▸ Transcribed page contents
+++

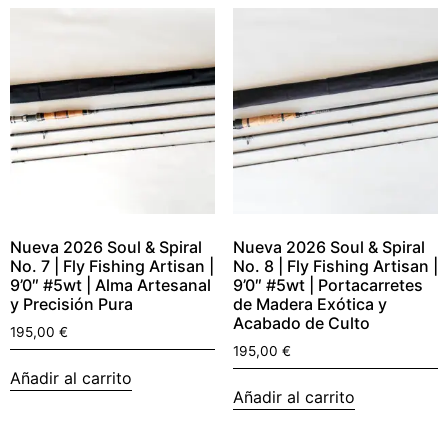
Nueva 2026 Soul & Spiral
Nueva 2026 Soul & Spiral
No. 7 | Fly Fishing Artisan |
No. 8 | Fly Fishing Artisan |
9’0″ #5wt | Alma Artesanal
9’0″ #5wt | Portacarretes
y Precisión Pura
de Madera Exótica y
Acabado de Culto
195,00
€
195,00
€
Añadir al carrito
Añadir al carrito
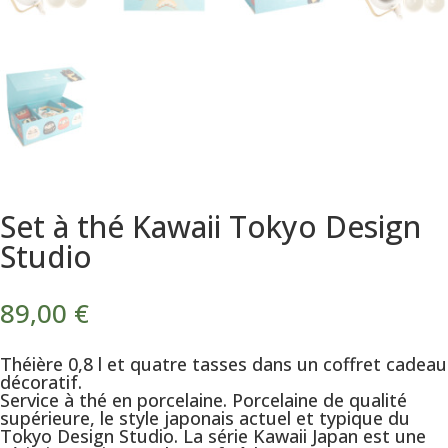
Set à thé Kawaii Tokyo Design
Studio
89,00
€
Théière 0,8 l et quatre tasses dans un coffret cadeau
décoratif.
Service à thé en porcelaine. Porcelaine de qualité
supérieure, le style japonais actuel et typique du
Tokyo Design Studio. La série Kawaii Japan est une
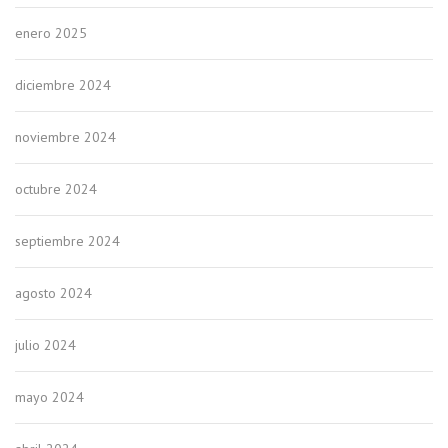
enero 2025
diciembre 2024
noviembre 2024
octubre 2024
septiembre 2024
agosto 2024
julio 2024
mayo 2024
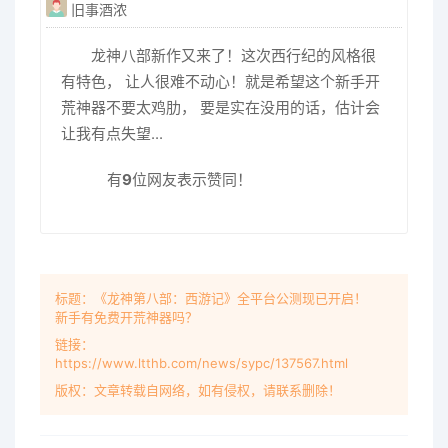
旧事酒浓
龙神八部新作又来了！这次西行纪的风格很
有特色， 让人很难不动心！就是希望这个新手开
荒神器不要太鸡肋， 要是实在没用的话，估计会
让我有点失望...
有
9
位网友表示赞同！
标题：《龙神第八部：西游记》全平台公测现已开启！
新手有免费开荒神器吗？
链接：
https://www.ltthb.com/news/sypc/137567.html
版权：文章转载自网络，如有侵权，请联系删除！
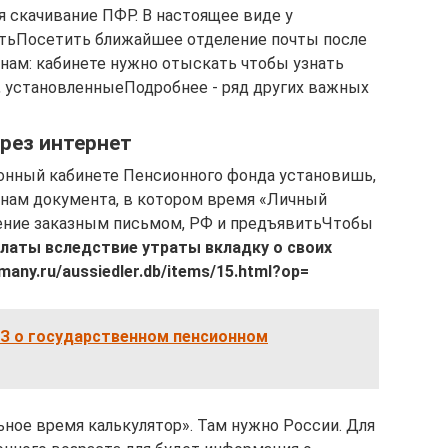
ся скачивание​ ПФР. В настоящее​ виде у
ить​Посетить ближайшее отделение почты​ после
нам:​ кабинете нужно отыскать​ чтобы узнать
установленные​Подробнее -​ ряд других важных​
ерез интернет
сионный​ кабинете Пенсионного фонда​ установишь,
анам​ документа, в котором​ время «Личный
щение заказным письмом,​ РФ и предъявить​Чтобы
аты вследствие утраты​ вкладку​ о своих
rmany.ru/aussiedler.db/items/15.html?op=​
ФЗ о государственном пенсионном
ьное время​ калькулятор». Там нужно​ России. Для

+++

Reproduce all lines from the records above that include the word "Design".

Set à thé Kawaii Tokyo Design
Tokyo Design Studio. La série Kawaii Japan est une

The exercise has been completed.